# Data shown
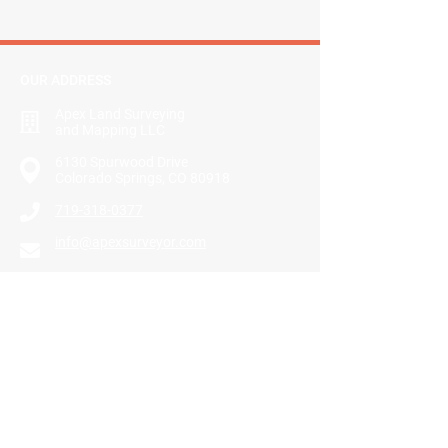
OUR ADDRESS
Apex Land Surveying
and Mapping LLC
​6130 Spurwood Drive
Colorado Springs, CO 80918
719-318-0377
info@apexsurveyor.com
GET DIRECTIONS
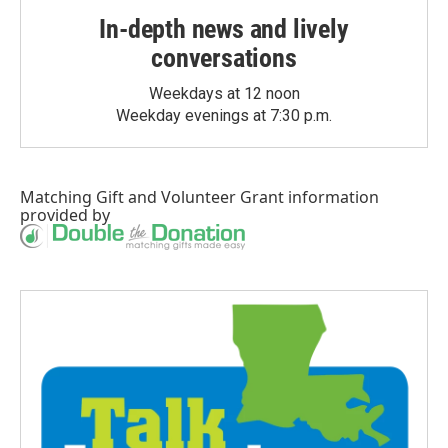
In-depth news and lively
conversations
Weekdays at 12 noon
Weekday evenings at 7:30 p.m.
Matching Gift
and
Volunteer Grant
information
provided by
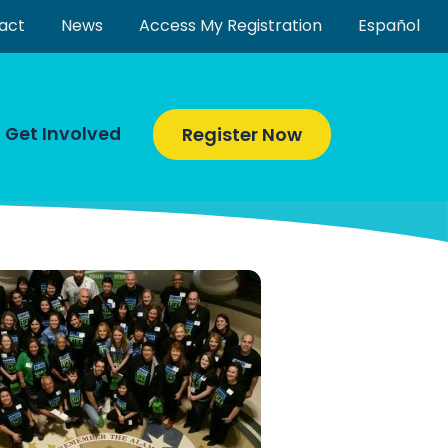
act
News
Access My Registration
Español
Get Involved
Register Now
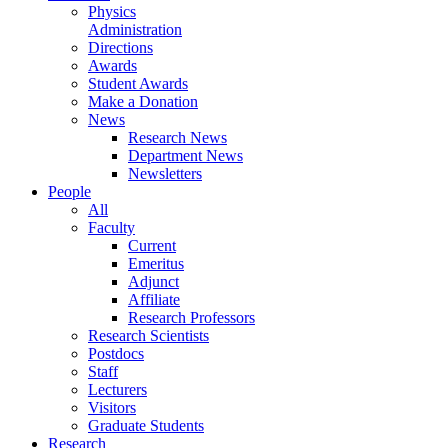
Physics
Administration
Directions
Awards
Student Awards
Make a Donation
News
Research News
Department News
Newsletters
People
All
Faculty
Current
Emeritus
Adjunct
Affiliate
Research Professors
Research Scientists
Postdocs
Staff
Lecturers
Visitors
Graduate Students
Research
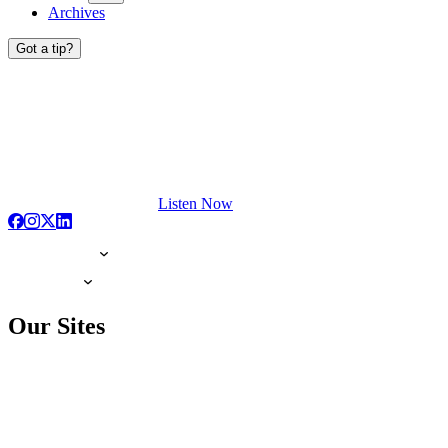
Archives
Got a tip?
Listen Now
Our Sites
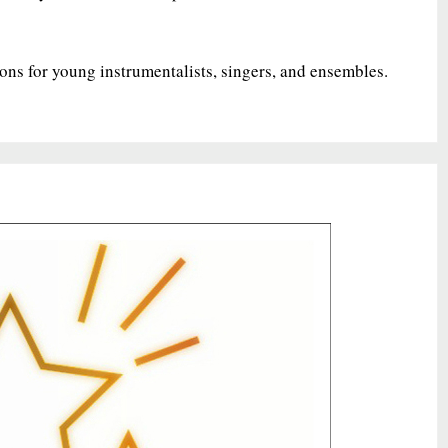
ions for young instrumentalists, singers, and ensembles.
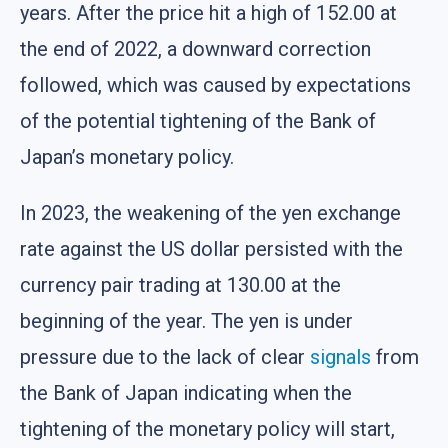
years. After the price hit a high of 152.00 at
the end of 2022, a downward correction
followed, which was caused by expectations
of the potential tightening of the Bank of
Japan’s monetary policy.
In 2023, the weakening of the yen exchange
rate against the US dollar persisted with the
currency pair trading at 130.00 at the
beginning of the year. The yen is under
pressure due to the lack of clear
signals
from
the Bank of Japan indicating when the
tightening of the monetary policy will start,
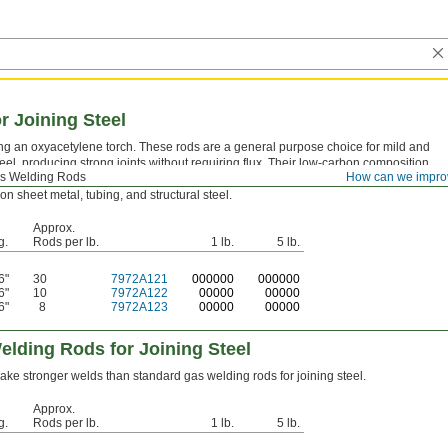
r Joining Steel
ing an oxyacetylene torch. These rods are a general purpose choice for mild and
eel, producing strong joints without requiring flux. Their low-carbon composition
s Welding Rods
How can we impro
risk of brittle welds, making them well suited for repair work, fabrication, and
n sheet metal, tubing, and structural steel.
Approx.
g.
Rods per lb.
1 lb.
5 lb.
6"
30
7972A121
0
00000
0
00000
6"
10
7972A122
00000
00000
6"
8
7972A123
00000
00000
elding Rods for Joining Steel
ke stronger welds than standard gas welding rods for joining steel.
Approx.
g.
Rods per lb.
1 lb.
5 lb.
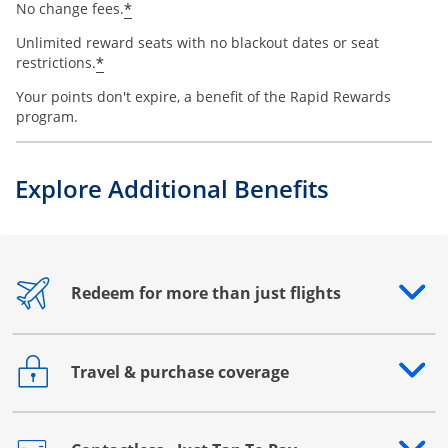
*
No change fees.
Unlimited reward seats with no blackout dates or seat
*
restrictions.
Your points don't expire, a benefit of the Rapid Rewards
program.
Explore Additional Benefits
Redeem for more than just flights
Opens drawer that reveals additional content
Travel & purchase coverage
Opens drawer that reveals additional content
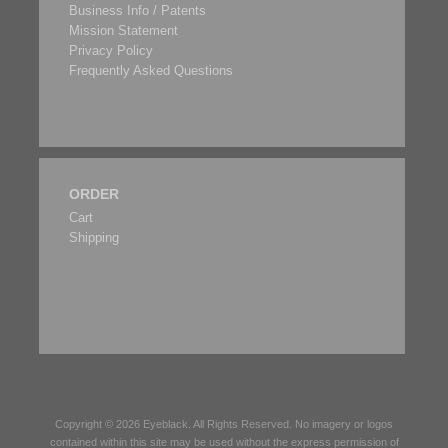
Business Info / Patents
Mission Statement
Privacy Policy
Frequently Asked Questions
ORDER
Cart
Shipping
Copyright © 2026
Eyeblack
. All Rights Reserved. No imagery or logos
contained within this site may be used without the express permission of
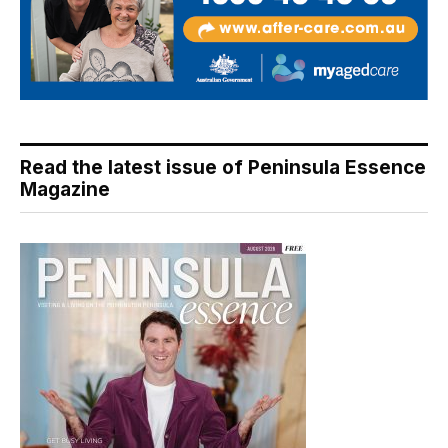
Read the latest issue of Peninsula Essence
Magazine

# Task prompt
Repeat the records above exactly. Pictures do not belong in the copy.

# Solution to this problem
OUR ADDRESS
Apex Land Surveying
and Mapping LLC
​6130 Spurwood Drive
Colorado Springs, CO 80918
719-318-0377
info@apexsurveyor.com
GET DIRECTIONS
In-depth news and lively
conversations
Weekdays at 12 noon
Weekday evenings at 7:30 p.m.
Matching Gift
and
Volunteer Grant
information
provided by
act
News
Access My Registration
Español
Get Involved
Register Now
Physics
Administration
Directions
Awards
Student Awards
Make a Donation
News
Research News
Department News
Newsletters
People
All
Faculty
Current
Emeritus
Adjunct
Affiliate
Research Professors
Research Scientists
Postdocs
Staff
Lecturers
Visitors
Graduate Students
Research
Archives
Got a tip?
Listen Now
Our Sites
ions for young instrumentalists, singers, and ensembles.
years. After the price hit a high of 152.00 at
the end of 2022, a downward correction
followed, which was caused by expectations
of the potential tightening of the Bank of
Japan’s monetary policy.
In 2023, the weakening of the yen exchange
rate against the US dollar persisted with the
currency pair trading at 130.00 at the
beginning of the year. The yen is under
pressure due to the lack of clear
signals
from
the Bank of Japan indicating when the
tightening of the monetary policy will start,
r Joining Steel
ing an oxyacetylene torch. These rods are a general purpose choice for mild and
eel, producing strong joints without requiring flux. Their low-carbon composition
s Welding Rods
How can we impro
risk of brittle welds, making them well suited for repair work, fabrication, and
n sheet metal, tubing, and structural steel.
Approx.
g.
Rods per lb.
1 lb.
5 lb.
6"
30
7972A121
0
00000
0
00000
6"
10
7972A122
00000
00000
6"
8
7972A123
00000
00000
elding Rods for Joining Steel
ke stronger welds than standard gas welding rods for joining steel.
Approx.
g.
Rods per lb.
1 lb.
5 lb.
*
No change fees.
Unlimited reward seats with no blackout dates or seat
*
restrictions.
Your points don't expire, a benefit of the Rapid Rewards
program.
Explore Additional Benefits
Redeem for more than just flights
Opens drawer that reveals additional content
Travel & purchase coverage
Opens drawer that reveals additional content
Business Info / Patents
Mission Statement
Privacy Policy
Frequently Asked Questions
ORDER
Cart
Shipping
Copyright © 2026
Eyeblack
. All Rights Reserved. No imagery or logos
contained within this site may be used without the express permission of
Read the latest issue of Peninsula Essence
Magazine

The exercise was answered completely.